Your instructions: Every line of the records that holds the word "связи" should be copied.

---------- Input for this task ----------

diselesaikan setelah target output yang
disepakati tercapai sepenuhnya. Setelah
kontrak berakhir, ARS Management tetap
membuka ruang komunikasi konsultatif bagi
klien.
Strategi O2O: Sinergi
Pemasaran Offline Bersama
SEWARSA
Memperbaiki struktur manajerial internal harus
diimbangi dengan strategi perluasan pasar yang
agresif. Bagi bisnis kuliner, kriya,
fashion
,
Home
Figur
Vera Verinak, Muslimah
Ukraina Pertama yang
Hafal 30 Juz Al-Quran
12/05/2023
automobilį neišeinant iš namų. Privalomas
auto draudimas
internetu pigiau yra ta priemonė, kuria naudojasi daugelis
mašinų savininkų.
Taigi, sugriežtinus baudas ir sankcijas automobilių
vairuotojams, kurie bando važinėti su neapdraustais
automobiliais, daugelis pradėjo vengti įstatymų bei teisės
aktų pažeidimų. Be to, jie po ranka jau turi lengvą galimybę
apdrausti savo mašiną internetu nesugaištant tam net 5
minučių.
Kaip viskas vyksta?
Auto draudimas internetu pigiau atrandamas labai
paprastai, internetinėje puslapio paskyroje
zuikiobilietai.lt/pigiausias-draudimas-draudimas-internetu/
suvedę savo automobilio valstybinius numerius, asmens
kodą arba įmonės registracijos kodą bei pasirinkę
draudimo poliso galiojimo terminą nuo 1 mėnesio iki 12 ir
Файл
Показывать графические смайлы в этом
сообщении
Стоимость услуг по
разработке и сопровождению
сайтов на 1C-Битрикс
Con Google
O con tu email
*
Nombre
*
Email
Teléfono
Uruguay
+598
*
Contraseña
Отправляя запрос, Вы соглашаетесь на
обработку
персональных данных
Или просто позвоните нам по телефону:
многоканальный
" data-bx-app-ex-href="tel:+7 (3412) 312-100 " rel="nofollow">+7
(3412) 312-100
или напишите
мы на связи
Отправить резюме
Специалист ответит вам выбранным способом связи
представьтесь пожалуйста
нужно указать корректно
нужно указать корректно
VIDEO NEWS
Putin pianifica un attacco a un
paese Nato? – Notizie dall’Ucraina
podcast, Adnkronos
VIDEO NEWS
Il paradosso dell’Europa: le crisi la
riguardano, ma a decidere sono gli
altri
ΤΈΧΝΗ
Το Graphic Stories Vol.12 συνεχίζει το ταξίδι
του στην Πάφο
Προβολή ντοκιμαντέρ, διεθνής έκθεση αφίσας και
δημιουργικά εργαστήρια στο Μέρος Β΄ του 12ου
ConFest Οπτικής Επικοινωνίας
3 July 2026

----------

Result for this exercise:
мы на связи
Специалист ответит вам выбранным способом связи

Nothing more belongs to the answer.